On Sunday Oct. 9 the Bowen Community Foundation will hold a ribbon cutting ceremony for the newly created Garden Gateway and will simultaneously launch its annual giving campaign, For Bowen, For Ever.
The Foundation is particularly proud of what the team of talented and socially committed Bowen Islanders have produced at the entrance to Snug Cove.
Nestled up against the new Union Steamships Company building adjacent to the ferry dock, the Garden Gateway reflects, in the words of its creators, “a pride in Bowen’s natural beauty and history.”
Project lead and key driver of the initiative, Holly Graff (winner of the the British Columbia Society of Landscape Architects 2015 BCSLA Community Service Award), architect James Tuer, garden designer Wynn Nielsen and stonemason and landscaper Andy Rainsley have led a team that has created a small stretch of natural beauty on municipal land, leveraging more than half of the cost of the project through gifts and in-kind contributions.

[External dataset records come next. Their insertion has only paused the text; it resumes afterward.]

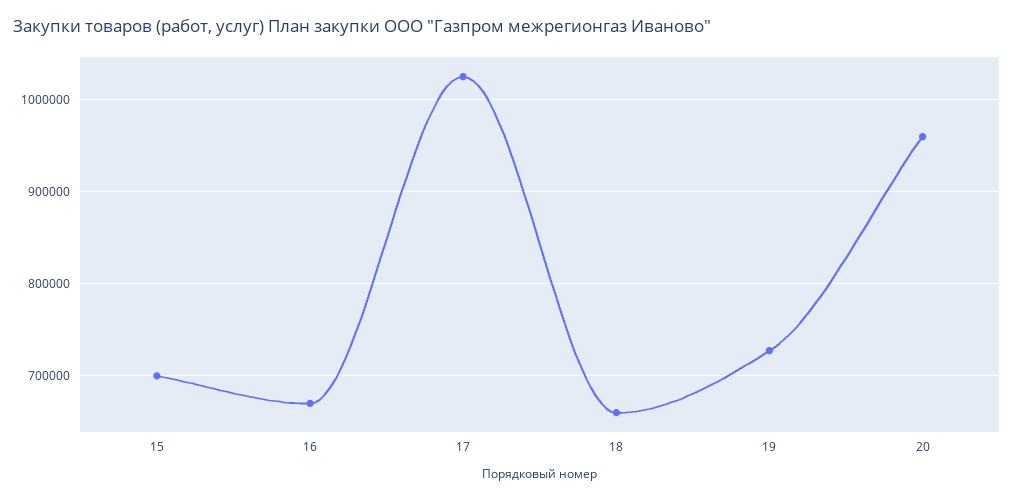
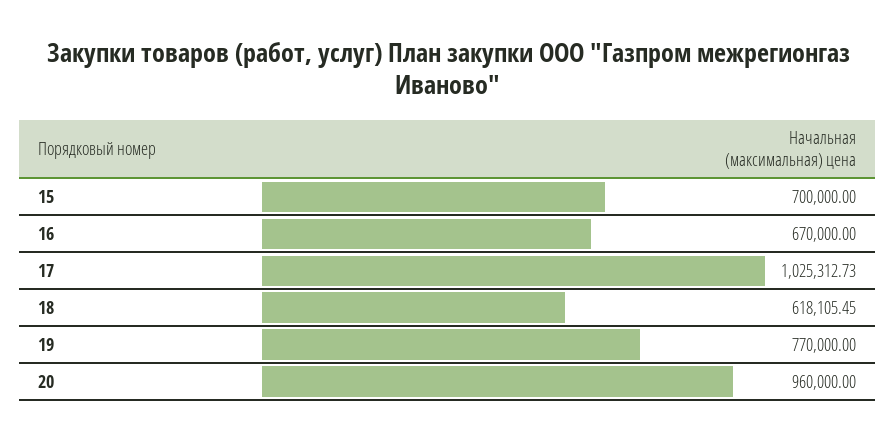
  {
    "15": 700000,
    "16": 670000,
    "17": 1025312.73,
-   "18": 660000,
+   "18": 618105.45,
-   "19": 730000,
+   "19": 770000,
    "20": 960000
  }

In particular, without Andy Rainsley, Scotty and their crew from Bowenshire Landscaping, the garden would not be anything resembling the beautiful natural stone rockery that it is. Theirs was a huge community contribution of landscape expertise, craftsmanship and machine time. Bowen is a better place because of them!
Please join us at 2 p.m. on Oct. 9 to celebrate the success of this initiative and to begin thinking about how you and others, working with the Bowen Community Foundation, can contribute to further projects, making our island more welcoming, more aligned with the natural environment, and more sustainable.
Our Foundation’s mantra (For Bowen, For Ever) can be seen in the Garden Gateway, aptly described by Holly Graff as reflecting the Bowen Island Community Foundation’s “priorities of civic pride, community gathering places, and engagement.”